Q: What do you have planned for Aon over the next 12 months?
A: To be honest, it's more of the same. It's continuing to realize the full potential of the firm, maximizing the value we deliver to our clients across the world, and recognizing different clients have different needs ... continuing to drive our innovation agenda.
Certainly, over the last five years, we've been at the cutting edge ... whether it was building GRIP, which is now the largest proprietary database and risk information system in the world, developing the Berkshire Hathaway sidecar that we did in London last year, which created a degree of concern at the time, or, on the Aon Hewitt side, developing the first-ever corporate health exchange.
So I would say we're continuing to build the success of the platform.
Q: As you mentioned, the Berkshire Hathaway deal caused a stir. Do you think that has settled down, and do you see yourself doing similar things with other insurers?
A: It has settled down. We've worked hard to really communicate how the transaction would work and why actually we felt it was good for clients, good for the London market and good for Lloyd's. And we believe that it has actually achieved what we said it would achieve.
Bringing thoughtful additional AA-rated capital into the industry and aligning it with the sort of world-class leadership that exists in London actually helps reinforce the value proposition of the London and Lloyd's markets. And so we saw a trend where new business was going to London and certainly orders were being retained in London or increased. And so I think it's been a successful transaction from that standpoint.
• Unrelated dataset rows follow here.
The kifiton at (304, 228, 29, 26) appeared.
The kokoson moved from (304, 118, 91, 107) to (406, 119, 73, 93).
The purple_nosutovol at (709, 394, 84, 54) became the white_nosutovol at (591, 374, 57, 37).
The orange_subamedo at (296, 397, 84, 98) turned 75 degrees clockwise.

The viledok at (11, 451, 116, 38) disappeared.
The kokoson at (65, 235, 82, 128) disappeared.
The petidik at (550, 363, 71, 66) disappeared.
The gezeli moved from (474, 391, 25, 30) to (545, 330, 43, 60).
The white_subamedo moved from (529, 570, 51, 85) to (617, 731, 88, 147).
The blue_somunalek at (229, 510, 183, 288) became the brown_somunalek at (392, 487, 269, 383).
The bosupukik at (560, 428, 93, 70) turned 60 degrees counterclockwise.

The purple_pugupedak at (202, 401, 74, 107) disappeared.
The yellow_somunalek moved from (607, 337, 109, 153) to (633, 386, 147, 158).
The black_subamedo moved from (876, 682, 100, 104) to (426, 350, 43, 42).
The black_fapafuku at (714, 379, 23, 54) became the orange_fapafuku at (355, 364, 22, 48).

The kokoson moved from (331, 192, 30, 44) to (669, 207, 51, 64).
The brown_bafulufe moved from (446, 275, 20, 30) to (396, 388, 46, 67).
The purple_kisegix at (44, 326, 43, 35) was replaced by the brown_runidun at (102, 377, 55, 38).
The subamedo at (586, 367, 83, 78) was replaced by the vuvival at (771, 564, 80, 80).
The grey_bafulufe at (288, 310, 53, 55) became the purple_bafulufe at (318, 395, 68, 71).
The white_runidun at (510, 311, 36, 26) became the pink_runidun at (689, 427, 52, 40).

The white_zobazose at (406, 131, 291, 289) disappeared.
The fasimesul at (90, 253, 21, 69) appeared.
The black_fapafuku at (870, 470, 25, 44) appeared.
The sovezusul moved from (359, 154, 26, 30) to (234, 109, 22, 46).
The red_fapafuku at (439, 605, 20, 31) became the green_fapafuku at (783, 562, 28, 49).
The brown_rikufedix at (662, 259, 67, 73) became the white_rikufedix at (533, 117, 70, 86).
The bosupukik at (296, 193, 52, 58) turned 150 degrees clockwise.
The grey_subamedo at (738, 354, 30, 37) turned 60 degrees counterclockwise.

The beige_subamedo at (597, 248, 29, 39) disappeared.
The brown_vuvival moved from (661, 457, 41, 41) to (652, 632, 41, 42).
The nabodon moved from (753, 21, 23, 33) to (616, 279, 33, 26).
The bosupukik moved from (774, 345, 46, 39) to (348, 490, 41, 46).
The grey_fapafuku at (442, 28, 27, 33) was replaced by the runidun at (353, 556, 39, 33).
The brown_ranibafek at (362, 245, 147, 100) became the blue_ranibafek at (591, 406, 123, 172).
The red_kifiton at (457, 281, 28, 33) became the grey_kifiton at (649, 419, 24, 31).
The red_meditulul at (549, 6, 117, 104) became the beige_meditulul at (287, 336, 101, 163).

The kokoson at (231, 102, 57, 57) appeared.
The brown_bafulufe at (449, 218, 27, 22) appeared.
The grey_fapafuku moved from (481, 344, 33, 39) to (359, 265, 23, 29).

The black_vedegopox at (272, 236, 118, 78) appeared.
The principals of portfolio underwriting and portfolio broking and the use of data and analytics to deliver differentiation to our clients is something that we're very excited about.
Q: Do you think the new capital entering the insurance market is here to stay?
A: There's a lot of debate about the permanency of the capital. Our view is it's probably going to be long term because, you know, you're certainly seeing a trend with pension funds wanting to diversify their investments. You only need to take a couple percentage points of diversification from the trillions of dollars of assets under management, and it's a big number. And the returns that they need to make are not as high as the returns that conventional underwriting capital would like to make — single-digit as opposed to double-digit.
So I think there are some structural changes that are happening that could have quite a profound impact on the capital in the reinsurance industry and possibly the insurance industry.
Q: Aon has grown a lot through acquisitions over the past 20 years. Have you grown to a point where it's not necessary to complete numerous acquisitions?
A: We've never stopped doing acquisitions. We're proud of our history with acquisitions. In the last four or five years, if you ignore the two really big transactions of Benfield and Hewitt, we've been spending a couple of hundred million dollars a year on bolt-on acquisitions to continue to strengthen our platform, and we have every intention of continuing to do that.